Stored data entries
· · · · · · ·

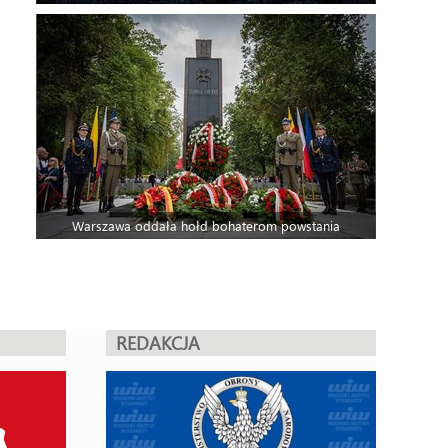
Warszawa oddała hołd bohaterom powstania
REDAKCJA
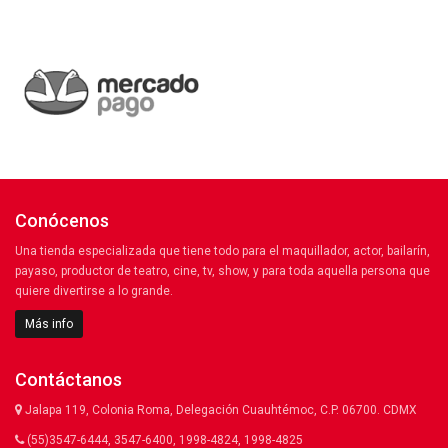
Conócenos
Una tienda especializada que tiene todo para el maquillador, actor, bailarín,
payaso, productor de teatro, cine, tv, show, y para toda aquella persona que
quiere divertirse a lo grande.
Más info
Contáctanos
Jalapa 119, Colonia Roma, Delegación Cuauhtémoc, C.P. 06700. CDMX
(55)3547-6444, 3547-6400, 1998-4824, 1998-4825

· · · · · · ·

* [Task to complete]
Copy the text of every record, leaving out the pictures, and substitute "Más información" for "Más info" while keeping everything else unchanged.

* [Answer below]
Warszawa oddała hołd bohaterom powstania
REDAKCJA
Conócenos
Una tienda especializada que tiene todo para el maquillador, actor, bailarín,
payaso, productor de teatro, cine, tv, show, y para toda aquella persona que
quiere divertirse a lo grande.
Más información
Contáctanos
Jalapa 119, Colonia Roma, Delegación Cuauhtémoc, C.P. 06700. CDMX
(55)3547-6444, 3547-6400, 1998-4824, 1998-4825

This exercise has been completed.